The 3 basic principles of resume writing

Even though many job seekers think that writing a resume is easy, there are lots of things to take into consideration before you can get a successful resume. The type of job you are applying to will for the most part define what type of resume you need to provide.

For example, most entry level jobs require simple resumes, while mid-level careers need much more professional, executive-style resumes. Whatever type of job you are applying to, there are 3 basic principles of resume writing that you need to keep in mind: Clarity, Coherence and Confidence.

Clarity: When you’re starting with resume writing, you need to be very clear in every aspect. You need a firmly stated and very obvious objective. In addition, you need to make sure that you have the right information regarding your education and employment history as needed, so that the recruiter doesn’t have to decipher your resume and make guesses as to what you’re capable of. The easier your resume is to read and follow, the more likely you will be considered for the job.

Coherence: Coherence is another important element when it comes to resume writing.
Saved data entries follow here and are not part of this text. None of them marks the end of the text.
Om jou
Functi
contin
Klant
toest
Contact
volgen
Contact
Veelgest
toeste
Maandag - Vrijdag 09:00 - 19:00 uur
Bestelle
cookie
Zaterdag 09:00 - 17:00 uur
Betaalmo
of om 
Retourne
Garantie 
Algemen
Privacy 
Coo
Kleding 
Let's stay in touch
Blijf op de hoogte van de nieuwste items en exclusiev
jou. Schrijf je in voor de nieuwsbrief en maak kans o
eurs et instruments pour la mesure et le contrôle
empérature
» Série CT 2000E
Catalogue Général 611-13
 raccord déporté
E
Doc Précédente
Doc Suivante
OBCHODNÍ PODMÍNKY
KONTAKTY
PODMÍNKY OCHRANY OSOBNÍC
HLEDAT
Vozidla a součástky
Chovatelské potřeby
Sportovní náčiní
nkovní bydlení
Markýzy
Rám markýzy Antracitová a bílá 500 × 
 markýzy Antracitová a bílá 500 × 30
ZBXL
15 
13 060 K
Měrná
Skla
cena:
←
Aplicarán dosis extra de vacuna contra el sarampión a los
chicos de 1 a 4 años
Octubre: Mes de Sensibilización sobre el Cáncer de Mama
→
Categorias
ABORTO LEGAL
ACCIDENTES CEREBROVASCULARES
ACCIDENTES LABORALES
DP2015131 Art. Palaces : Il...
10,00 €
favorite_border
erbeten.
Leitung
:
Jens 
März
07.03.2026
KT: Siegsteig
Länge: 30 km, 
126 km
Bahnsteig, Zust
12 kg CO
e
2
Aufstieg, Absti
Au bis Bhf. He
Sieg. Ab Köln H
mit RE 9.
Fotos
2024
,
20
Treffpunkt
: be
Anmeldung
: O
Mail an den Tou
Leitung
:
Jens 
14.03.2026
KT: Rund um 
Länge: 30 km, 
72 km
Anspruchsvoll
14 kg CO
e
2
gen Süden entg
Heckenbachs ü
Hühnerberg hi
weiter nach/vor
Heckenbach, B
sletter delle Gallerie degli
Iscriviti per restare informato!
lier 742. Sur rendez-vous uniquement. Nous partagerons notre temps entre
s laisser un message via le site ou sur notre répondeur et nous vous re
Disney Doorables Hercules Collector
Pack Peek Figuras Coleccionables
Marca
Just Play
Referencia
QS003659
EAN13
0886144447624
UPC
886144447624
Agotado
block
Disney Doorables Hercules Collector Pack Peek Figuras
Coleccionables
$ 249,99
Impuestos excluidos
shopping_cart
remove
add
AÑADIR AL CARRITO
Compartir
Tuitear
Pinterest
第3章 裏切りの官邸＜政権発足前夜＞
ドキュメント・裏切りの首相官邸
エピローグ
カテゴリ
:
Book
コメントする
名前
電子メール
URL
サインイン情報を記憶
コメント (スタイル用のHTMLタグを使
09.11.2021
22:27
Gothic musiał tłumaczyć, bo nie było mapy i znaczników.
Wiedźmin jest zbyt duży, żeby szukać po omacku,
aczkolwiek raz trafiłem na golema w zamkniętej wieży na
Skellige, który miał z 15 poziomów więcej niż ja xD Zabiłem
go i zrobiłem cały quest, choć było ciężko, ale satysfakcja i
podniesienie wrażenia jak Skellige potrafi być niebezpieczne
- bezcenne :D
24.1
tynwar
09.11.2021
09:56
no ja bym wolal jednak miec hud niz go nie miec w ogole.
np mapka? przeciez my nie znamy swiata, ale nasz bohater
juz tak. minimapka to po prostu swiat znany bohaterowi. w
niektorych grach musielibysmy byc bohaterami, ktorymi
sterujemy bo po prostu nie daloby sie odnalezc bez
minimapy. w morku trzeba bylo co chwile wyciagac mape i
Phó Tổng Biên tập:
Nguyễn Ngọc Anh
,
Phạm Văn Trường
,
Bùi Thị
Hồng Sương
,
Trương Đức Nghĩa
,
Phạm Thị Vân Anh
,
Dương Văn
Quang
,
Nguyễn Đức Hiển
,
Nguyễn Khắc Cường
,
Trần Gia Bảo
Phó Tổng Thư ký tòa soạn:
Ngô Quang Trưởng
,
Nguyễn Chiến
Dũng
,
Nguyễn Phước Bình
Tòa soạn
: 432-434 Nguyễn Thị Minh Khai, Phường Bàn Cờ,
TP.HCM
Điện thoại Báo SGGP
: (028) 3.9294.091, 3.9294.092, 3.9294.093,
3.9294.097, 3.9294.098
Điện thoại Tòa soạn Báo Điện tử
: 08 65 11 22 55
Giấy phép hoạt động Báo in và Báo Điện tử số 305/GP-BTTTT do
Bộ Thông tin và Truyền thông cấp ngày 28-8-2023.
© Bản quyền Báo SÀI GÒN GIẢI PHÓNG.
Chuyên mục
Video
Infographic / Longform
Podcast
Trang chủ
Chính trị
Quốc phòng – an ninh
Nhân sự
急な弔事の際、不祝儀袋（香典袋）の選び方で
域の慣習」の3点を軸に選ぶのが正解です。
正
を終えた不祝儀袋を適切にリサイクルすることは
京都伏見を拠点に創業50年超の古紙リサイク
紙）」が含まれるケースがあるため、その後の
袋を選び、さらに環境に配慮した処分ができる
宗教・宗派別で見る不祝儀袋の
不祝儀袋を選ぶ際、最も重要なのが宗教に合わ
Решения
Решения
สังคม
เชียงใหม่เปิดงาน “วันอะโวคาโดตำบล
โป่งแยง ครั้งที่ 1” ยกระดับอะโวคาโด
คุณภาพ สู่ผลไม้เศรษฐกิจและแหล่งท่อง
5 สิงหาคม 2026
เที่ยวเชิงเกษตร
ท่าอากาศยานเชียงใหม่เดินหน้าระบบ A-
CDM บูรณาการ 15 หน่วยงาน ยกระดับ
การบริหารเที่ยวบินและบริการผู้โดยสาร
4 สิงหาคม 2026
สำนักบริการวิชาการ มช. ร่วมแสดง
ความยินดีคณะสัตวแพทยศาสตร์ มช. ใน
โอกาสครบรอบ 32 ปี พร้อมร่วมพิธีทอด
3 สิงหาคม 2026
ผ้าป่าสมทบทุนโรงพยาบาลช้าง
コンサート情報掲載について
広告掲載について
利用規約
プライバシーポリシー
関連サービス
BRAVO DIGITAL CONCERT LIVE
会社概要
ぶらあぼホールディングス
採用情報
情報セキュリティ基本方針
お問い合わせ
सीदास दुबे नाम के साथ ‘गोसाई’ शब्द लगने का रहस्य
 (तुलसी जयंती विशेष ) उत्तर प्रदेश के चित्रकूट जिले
When you are applying for a position opening, your resume should be pertinent and fully coherent. For example, when you’re applying for a high level position, they don’t care if you worked at McDonald’s when you were 21, or if you were in drama club in high school.

Most employers don’t even care about high school information or job history that is not relevant. If you’re looking for a professional career, your resume should reflect it. Make sure that your objective and education match the job you’re applying to, while being well written.

Confidence: Another element of resume writing to consider is confidence. Employers look for people who are confident in their skills, so it is essential to use phrases and words that demonstrate your confidence. However, there is a fine line between confidence and arrogance, so don’t be too showy in the explanation of your abilities and know-how. For example, say “I am confident in my capability to work for your company because of my extensive experience … I am capable of doing the work that is required …,” etc. instead of saying something like “I’m the best, and if you don’t hire me you’ll be sorry.” Although the latter is an extreme example, if you appear too proud or overconfident, you may very well be giving this impression in your resume and cover letter, even if it’s not the case.

In summary, be clear, confident, and coherent when it comes to resume writing. Try to avoid sounding needy; instead make them think they need you. But be very careful in doing so, because the line between confidence and arrogance is very thin, and no employer wants to hire an arrogant candidate, no matter how qualified they may be. When it comes to resume writing, it is sometimes best left to the professionals, but if you attempt to write it yourself, these tips should help you.

Finally, if your resume writing doesn’t get you interviews for the jobs you want, look into getting professional resume writing help. They are highly qualified and trained in the art of resume writing, their resumes usually getting better results. Although it might be a little pricey, getting professional resume writing will definitely be worth the price.